The young monk invited us to join them at the table.

Old Monk looked at us and split a toothless smile from a mouth like a dried-up well. His eyes, though yellowed and clouded, still penetrated, as if transmitting the law of Dharma directly from his mind.

Young Monk was now busy arranging the teapot, teacups, and dried fruit. When finished, he knelt at the altar table, muttered a short prayer, then offered his tea and fruit to the Buddha with utmost piety and respect.

I felt moved by this act of sincerity and devotion.

Then he poured another cup of tea and went to the old monk. To my surprise, he knelt down and offered him tea with the same piety and respect he’d paid to the Buddha.

After these offerings, the young monk, now looking relaxed, poured us steaming tea. Then he introduced the old monk to us as Master Detached Dust and himself as Eternal Brightness. Old Monk responded with an innocent smile.

Eternal Brightness said, “In comparison to our tortoise, my Master Detached Dust is quite a young man at only one hundred and five.”

I translated this to Michael. He exclaimed disbelief, but then bowed respectfully to Detached Dust. And, I believed, to the mystery of his longevity.

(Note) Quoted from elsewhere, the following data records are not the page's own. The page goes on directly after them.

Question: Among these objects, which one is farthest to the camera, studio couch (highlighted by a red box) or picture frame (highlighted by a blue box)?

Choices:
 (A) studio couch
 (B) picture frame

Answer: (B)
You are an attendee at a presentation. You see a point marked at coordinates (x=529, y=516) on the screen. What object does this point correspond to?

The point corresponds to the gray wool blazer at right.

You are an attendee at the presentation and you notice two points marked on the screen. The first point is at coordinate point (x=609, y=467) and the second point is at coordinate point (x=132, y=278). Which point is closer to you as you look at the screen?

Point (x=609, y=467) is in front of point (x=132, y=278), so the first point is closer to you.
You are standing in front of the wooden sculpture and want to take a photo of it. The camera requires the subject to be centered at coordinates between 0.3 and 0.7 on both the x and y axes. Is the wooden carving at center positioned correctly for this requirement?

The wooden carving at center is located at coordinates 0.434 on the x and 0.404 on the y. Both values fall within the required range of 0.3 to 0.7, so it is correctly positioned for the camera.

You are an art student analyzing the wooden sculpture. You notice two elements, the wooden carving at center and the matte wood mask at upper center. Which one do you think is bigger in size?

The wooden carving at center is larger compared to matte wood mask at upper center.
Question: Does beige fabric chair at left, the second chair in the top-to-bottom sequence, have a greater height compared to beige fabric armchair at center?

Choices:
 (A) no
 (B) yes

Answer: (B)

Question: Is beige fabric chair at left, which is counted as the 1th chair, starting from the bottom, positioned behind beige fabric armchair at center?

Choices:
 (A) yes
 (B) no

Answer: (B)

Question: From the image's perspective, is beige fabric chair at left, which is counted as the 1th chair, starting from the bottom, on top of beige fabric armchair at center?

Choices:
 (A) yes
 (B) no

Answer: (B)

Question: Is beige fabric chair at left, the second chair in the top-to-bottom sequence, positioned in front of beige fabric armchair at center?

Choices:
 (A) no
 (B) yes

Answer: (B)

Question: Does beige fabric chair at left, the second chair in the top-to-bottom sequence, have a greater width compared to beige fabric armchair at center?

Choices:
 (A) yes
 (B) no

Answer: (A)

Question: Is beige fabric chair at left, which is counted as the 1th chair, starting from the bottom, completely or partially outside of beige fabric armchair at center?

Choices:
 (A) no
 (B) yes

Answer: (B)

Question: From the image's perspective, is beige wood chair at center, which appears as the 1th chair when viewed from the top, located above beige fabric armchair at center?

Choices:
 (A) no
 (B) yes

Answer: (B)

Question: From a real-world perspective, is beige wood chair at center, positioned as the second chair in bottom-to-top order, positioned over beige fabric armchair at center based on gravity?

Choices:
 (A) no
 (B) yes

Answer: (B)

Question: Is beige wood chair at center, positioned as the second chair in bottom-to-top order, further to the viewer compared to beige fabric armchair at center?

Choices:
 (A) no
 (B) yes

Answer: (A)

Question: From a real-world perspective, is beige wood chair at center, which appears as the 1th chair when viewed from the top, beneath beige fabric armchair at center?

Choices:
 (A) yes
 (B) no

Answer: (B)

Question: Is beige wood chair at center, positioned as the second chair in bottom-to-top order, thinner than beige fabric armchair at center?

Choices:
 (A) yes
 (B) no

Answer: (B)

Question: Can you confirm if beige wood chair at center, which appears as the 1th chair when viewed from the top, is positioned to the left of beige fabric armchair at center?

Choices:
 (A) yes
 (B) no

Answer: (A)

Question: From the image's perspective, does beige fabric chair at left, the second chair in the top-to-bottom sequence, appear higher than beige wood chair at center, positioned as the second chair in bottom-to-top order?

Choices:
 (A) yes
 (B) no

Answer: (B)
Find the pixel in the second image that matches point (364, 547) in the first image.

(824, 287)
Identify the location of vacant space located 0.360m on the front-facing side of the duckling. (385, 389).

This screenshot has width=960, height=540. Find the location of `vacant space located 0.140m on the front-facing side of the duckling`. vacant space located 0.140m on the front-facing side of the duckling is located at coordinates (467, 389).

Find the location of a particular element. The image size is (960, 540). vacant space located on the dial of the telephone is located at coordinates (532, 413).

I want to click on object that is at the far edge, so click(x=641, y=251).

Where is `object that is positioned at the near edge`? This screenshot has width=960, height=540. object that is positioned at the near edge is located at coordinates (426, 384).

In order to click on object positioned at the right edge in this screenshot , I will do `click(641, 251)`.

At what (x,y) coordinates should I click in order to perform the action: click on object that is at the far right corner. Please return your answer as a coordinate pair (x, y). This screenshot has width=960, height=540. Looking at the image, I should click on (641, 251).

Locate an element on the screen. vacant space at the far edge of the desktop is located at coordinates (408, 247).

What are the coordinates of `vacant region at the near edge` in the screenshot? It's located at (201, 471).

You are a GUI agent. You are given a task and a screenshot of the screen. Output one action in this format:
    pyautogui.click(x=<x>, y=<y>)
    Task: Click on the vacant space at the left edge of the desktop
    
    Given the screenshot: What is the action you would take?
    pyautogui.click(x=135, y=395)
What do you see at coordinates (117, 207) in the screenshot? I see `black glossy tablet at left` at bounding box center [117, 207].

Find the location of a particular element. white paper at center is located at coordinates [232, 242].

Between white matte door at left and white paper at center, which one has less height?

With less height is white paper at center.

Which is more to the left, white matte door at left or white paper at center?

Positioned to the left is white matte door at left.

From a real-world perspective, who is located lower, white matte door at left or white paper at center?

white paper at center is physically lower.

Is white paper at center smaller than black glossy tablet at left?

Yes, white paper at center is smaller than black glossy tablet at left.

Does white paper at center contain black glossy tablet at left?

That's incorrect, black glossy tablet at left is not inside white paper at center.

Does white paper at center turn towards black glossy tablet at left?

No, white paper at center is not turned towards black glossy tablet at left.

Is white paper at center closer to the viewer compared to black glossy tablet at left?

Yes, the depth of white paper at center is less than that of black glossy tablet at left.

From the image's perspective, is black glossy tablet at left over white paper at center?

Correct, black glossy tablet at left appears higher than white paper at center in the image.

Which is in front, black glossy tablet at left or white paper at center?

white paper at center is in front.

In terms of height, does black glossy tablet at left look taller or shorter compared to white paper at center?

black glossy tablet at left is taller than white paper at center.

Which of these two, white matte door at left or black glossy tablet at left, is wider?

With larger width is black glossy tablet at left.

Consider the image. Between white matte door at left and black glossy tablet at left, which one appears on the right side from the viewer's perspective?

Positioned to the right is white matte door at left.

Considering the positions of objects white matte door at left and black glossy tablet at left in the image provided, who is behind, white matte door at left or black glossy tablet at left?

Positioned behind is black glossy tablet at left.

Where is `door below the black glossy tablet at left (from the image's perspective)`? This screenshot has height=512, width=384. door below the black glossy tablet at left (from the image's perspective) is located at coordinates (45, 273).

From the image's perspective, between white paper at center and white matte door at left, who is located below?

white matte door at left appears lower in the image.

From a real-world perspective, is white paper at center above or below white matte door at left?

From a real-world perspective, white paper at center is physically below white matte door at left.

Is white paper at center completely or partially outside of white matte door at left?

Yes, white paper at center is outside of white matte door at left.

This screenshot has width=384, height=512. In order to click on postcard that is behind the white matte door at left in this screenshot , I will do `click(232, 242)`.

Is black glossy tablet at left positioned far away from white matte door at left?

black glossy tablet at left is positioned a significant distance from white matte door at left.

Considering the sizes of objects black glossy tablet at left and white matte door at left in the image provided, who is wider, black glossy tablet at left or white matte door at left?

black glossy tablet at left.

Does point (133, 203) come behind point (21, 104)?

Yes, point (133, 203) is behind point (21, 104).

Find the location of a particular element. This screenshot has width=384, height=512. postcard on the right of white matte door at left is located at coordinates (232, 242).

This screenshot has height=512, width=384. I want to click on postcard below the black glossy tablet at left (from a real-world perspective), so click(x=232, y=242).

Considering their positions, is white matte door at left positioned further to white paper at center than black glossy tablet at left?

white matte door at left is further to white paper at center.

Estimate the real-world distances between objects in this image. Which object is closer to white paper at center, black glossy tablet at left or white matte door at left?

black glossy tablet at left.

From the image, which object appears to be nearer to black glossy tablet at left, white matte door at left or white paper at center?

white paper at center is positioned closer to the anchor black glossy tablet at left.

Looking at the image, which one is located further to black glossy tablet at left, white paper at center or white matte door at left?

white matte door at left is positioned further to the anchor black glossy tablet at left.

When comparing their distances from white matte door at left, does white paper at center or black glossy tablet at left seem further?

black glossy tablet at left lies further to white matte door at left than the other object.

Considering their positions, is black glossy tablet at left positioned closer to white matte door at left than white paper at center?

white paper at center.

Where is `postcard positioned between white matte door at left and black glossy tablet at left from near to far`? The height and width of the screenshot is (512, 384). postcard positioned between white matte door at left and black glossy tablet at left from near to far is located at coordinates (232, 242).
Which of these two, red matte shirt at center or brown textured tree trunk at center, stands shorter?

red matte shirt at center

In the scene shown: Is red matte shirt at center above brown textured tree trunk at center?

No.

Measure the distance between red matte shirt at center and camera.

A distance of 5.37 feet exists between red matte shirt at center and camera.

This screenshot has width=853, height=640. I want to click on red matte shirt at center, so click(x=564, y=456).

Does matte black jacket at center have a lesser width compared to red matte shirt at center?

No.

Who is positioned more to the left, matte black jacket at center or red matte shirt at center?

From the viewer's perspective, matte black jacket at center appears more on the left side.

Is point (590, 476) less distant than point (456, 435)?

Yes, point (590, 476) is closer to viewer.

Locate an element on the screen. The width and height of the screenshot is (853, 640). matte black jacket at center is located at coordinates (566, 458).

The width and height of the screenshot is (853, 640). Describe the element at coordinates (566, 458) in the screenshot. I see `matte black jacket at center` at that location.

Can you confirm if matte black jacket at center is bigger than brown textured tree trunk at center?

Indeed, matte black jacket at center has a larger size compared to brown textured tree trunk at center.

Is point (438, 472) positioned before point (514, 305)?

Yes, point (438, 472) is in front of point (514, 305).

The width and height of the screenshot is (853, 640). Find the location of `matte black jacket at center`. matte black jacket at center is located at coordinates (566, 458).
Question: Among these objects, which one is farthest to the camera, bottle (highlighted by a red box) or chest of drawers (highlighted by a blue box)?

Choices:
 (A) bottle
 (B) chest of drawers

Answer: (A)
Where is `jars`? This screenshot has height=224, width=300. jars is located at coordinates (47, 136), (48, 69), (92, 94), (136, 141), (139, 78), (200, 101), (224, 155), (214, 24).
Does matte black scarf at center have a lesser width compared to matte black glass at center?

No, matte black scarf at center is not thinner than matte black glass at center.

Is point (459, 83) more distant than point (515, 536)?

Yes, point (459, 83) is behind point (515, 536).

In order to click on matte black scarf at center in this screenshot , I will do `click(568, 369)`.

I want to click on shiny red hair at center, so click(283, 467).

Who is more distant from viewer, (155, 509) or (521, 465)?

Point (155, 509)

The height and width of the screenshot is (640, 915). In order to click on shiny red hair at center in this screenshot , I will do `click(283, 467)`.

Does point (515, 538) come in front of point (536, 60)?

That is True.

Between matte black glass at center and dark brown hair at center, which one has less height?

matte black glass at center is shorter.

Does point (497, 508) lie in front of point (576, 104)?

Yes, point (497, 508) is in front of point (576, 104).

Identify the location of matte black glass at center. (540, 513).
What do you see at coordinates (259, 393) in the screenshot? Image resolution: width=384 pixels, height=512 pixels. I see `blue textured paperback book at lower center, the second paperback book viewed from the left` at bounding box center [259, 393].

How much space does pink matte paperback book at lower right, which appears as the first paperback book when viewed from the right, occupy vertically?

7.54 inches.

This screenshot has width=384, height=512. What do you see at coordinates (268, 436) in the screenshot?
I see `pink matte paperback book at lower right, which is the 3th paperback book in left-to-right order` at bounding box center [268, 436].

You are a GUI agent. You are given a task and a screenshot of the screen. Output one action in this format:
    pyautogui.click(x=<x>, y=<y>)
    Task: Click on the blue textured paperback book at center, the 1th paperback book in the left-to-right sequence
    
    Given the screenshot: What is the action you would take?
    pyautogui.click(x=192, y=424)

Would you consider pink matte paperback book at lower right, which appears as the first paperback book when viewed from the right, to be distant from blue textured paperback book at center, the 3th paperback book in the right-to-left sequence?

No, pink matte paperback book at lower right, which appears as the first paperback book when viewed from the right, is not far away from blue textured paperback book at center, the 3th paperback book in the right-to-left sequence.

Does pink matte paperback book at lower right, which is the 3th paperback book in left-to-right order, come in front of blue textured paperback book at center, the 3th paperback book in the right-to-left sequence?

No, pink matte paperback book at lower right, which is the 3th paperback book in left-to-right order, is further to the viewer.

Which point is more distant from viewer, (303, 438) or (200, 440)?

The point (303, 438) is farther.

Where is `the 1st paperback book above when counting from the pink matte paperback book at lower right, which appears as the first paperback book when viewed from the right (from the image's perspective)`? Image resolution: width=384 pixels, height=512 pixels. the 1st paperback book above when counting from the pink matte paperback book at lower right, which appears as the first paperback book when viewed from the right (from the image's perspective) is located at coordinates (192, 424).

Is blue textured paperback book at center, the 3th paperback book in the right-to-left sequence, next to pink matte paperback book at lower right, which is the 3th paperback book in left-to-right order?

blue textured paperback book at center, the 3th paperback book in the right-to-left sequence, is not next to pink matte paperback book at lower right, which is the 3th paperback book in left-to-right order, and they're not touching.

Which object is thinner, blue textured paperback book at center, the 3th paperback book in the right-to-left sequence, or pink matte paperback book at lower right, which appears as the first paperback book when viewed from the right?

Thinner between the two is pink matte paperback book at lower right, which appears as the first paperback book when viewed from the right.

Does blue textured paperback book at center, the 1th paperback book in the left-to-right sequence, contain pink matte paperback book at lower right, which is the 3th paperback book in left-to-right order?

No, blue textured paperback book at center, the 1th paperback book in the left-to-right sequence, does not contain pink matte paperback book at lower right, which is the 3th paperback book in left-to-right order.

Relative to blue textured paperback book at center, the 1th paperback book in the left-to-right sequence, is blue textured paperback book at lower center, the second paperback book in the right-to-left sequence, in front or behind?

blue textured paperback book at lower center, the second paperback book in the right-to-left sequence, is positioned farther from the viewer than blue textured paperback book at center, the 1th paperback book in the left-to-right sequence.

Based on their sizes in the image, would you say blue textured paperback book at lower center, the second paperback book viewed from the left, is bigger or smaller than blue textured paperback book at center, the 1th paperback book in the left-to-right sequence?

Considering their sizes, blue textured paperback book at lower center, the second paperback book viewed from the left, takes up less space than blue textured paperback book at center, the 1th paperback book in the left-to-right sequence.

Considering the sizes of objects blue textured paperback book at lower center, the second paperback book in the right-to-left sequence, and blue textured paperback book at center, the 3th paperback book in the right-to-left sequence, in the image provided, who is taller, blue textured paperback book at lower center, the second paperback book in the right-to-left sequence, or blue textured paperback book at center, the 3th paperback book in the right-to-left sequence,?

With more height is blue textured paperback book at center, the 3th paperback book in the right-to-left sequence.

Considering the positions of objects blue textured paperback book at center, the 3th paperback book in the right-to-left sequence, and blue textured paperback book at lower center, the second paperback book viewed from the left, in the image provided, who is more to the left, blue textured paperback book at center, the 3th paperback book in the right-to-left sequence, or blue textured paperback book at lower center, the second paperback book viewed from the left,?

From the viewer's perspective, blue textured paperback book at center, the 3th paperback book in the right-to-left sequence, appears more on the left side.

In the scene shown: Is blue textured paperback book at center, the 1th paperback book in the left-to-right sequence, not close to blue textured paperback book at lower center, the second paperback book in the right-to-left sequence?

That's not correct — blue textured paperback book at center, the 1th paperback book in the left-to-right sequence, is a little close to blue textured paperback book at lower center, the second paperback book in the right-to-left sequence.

Suddenly the master spoke. “Do you two watch TV?”

This question from a one-hundred-and-five-year-old Zen monk recluse really took me by surprise-he should have long transcended the seven emotions and the five desires.

I translated to Michael. He said, “I feel sorry for him; he must be extremely lonely here.”

Then I turned back to Detached Dust. “We have a TV, but we don’t watch much.”

The master surprised me again by saying, “I’ve heard about it, but I’ve never seen it.”

“Master, you mean never in your whole life, not even once?”

“No.”

Now this living fossil really intrigued me. “Aren’t you curious to watch TV?”

Instead of directly answering my question, he smiled contentedly. “I have my garden, my sutras, the sky and the clouds.”

I translated this to Michael and he said, “Ask him whether he’s bored sometimes.”

I turned and asked the master.

His reply was, “Night after night the moon shines on the pond.”

Eternal Brightness eagerly chimed in. “Since his youth, Master’s eyesight has been weak,” as if an apology were needed for Master’s not watching TV, and not connecting to the modern world.

“Then how can he read his sutras?” I asked.

“He’d already memorized most of them before he reached twenty.” He paused, then added, “But Master possesses the Buddha eye.”

I translated this to Michael and he nodded, looking deep in thought.

A brief silence. Then the young monk stood up, went to the cauldron, and held out a bamboo tray on top of which lay fat, snowy-white buns. The bun, hot and steaming in my hands, seemed alive and palpitating.

Michael, probably very hungry by now after our long climb under the sun, was devouring the bun and gulping down the tea with relish.